S’il est de bon ton de nos jours de dénigrer Ted Nugent en raison de ses prises de position politiques, beaucoup oublient quel guitariste, quel compositeur et quel performeur il a été. Lorsque sort en 1978 ce double live, peu de musiciens sont capables de développer une telle puissance et une telle folie sur scène. Supporté par un groupe réduit au maximum, alors que sa formation accueillit jusqu’à quatre guitaristes sur scène, Ted nous offre un déferlement de riffs communicatifs qui ne laisse aucun moment de répit à l’auditeur. En onze titres, dont trois dépassent les dix minutes, le quatuor nous délivre un set imparable, composé de morceaux déjà incontournables, de reprises et d’inédits, un pari fou qui fonctionne parfaitement.
Le concert démarre par une version déjantée de « Just What The Doctor Ordered », extrait du premier album du groupe. Les guitares sont distordues à l’extrême, avec ce son immédiatement reconnaissable, nous proposant une immersion totale. Suivent les inédits « Yank Me, Crank Me » et « Gonzo », taillés pour la scène, sur lesquels Ted nous assènent des solos imparables, soutenus par une section rythmique carrée et efficace. Courts, incisifs, ces morceaux sont éclipsés par la reprise du « Baby, Please Don't Go » de Big Joe Williams que Ted Nugent avait déjà joué avec The Amboy Dukes. Celle-ci est certainement l’une des meilleures adaptations disponibles, ce qui n’est pas rien étant donné le nombre d’artistes qui se sont emparés de ce titre.
La face B débute par le blues rock « Great White Buffalo » extrait de Tooth, Fang & Claw un album de The Amboy Dukes. Gras, épaissi par rapport à sa version originale, Ted Nugent tire vers ce morceau le hard rock, tout en se permettant des improvisations. Extrait du même album, l’instrumental « Hibernation », étendu sur plus de 14 minutes, donne lieu à des expérimentations à la guitare et des solos plus fous les uns que les autres, ainsi que de nombreux changements de rythmes. Symptomatique d’une époque, il montre tout le talent du guitariste et la cohésion d’un groupe dévolu à son leader.
Le second vinyle ne contient également que deux titres issus du premier album, à savoir le beau « Stormtroopin' » et le groovy « Stranglehold » qui sont de simples prétextes à de longs solos, certainement les plus puissants de l’époque. En effet, ce qui caractérise le son de Ted Nugent, c’est justement cette manière qu’il a de torturer ses cordes, comme s’il les frappait. Guitariste physique, il attaque littéralement ses accords et fait hurler ses guitares plus qu’il ne les fait pleurer.

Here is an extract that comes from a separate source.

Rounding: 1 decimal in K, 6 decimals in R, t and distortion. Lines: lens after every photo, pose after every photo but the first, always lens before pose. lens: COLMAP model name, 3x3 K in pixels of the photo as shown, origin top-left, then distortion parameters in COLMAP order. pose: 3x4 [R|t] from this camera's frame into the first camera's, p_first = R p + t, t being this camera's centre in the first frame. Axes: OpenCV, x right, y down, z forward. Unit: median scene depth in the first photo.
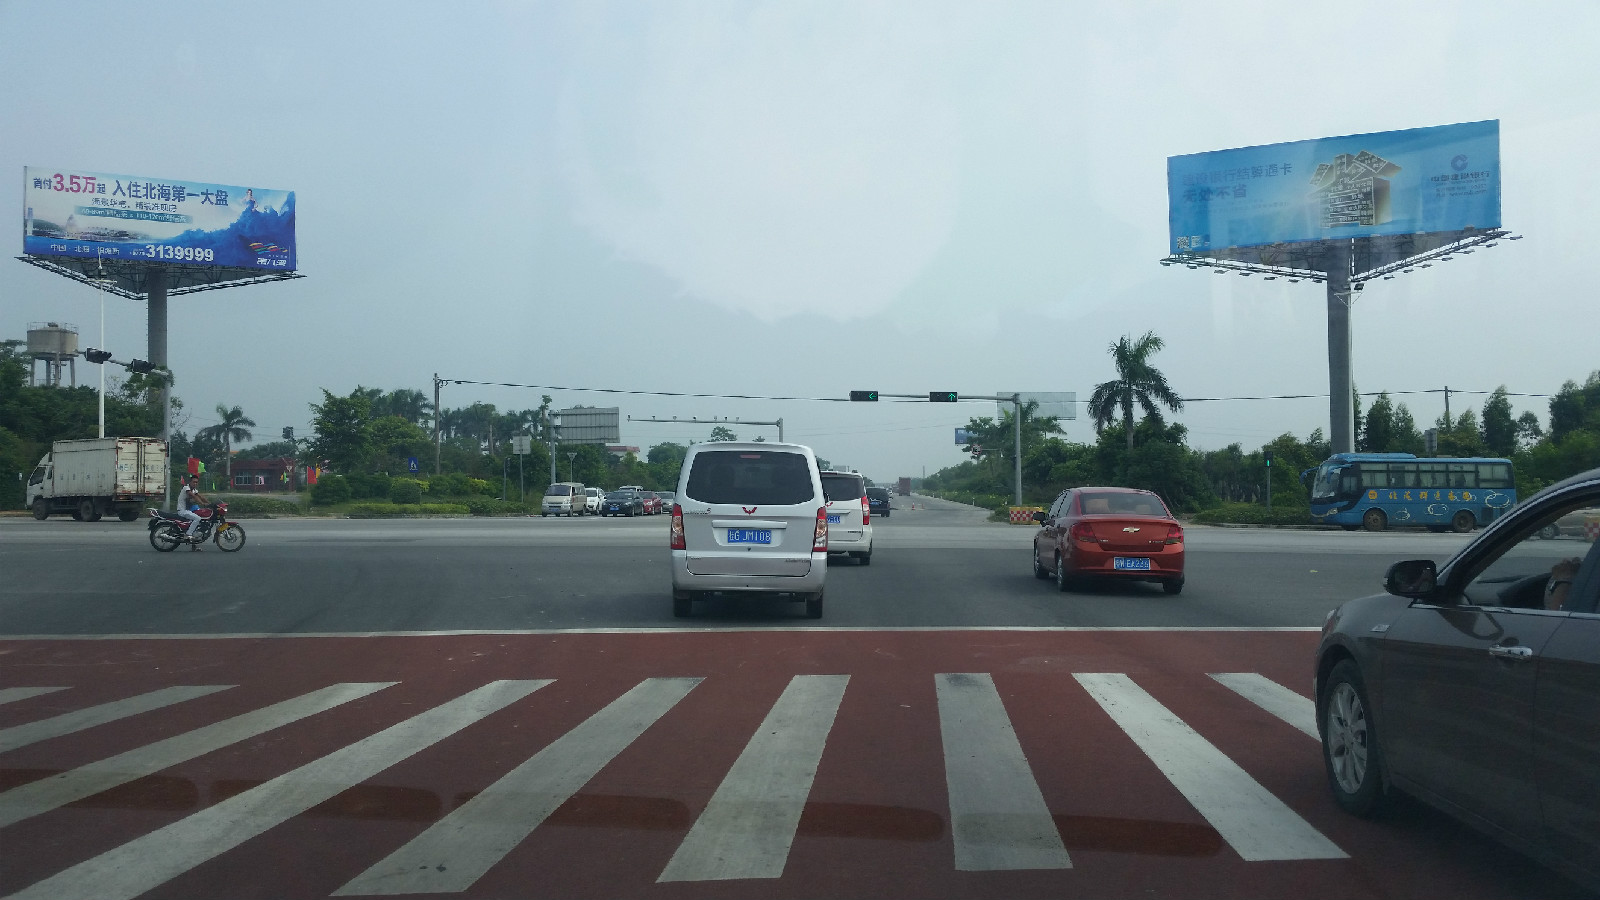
lens RADIAL K [[1495.0, 0, 800.0], [0, 1495.0, 450.0], [0, 0, 1]] dist [-0.001892, -0.002919]
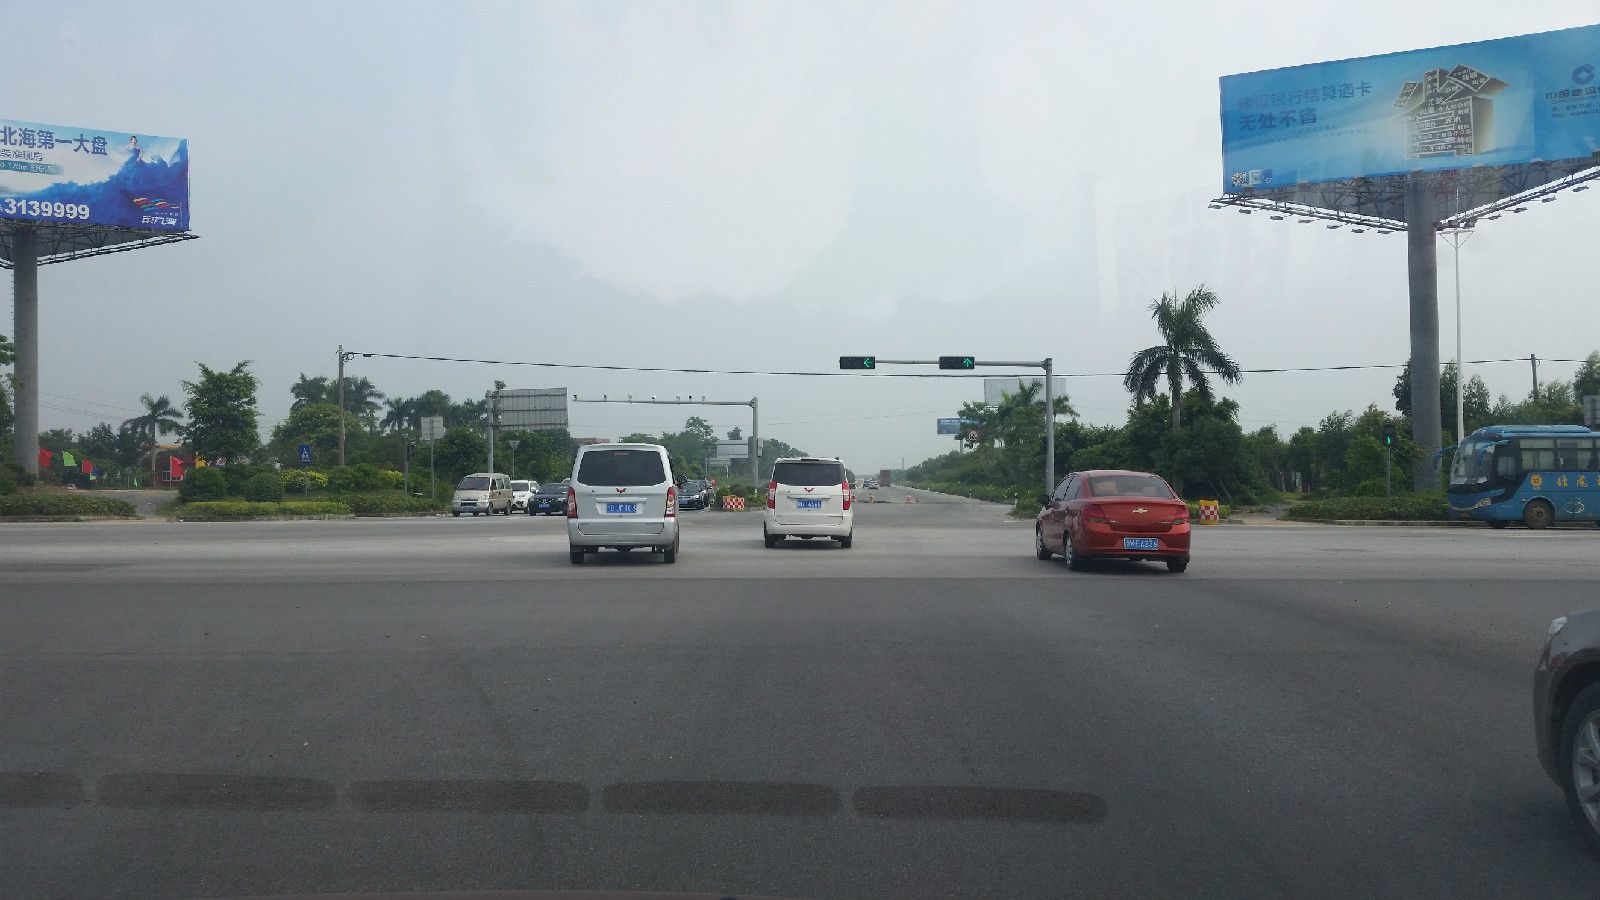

La quatrième partie de ce double live est ma préférée, question de goûts, car elle propose trois énormes chansons. Tout d’abord la rapide « Wang Dang Sweet Poontang » qui enflamme le public de Nashville, puis l’énorme « Cat Scratch Fever » et son groove inimitable. Tirées du dernier album en date à l’époque, elles deviennent immédiatement des classiques, ce qui n’est pas étonnant. Enfin, « Motor City Madhouse » clôt ces ébats dans une longue version, portant à quatre les extraits du premier album pour le plus grand plaisir des fans. Il faut avouer que le riff de ce morceau est entraînant, tandis que les chœurs claquent avec folie.
Indispensable, ce Double Live Gonzo ! est une pierre angulaire du metal et sans doute un des dix meilleurs enregistrements live des années 1970, tous styles confondus.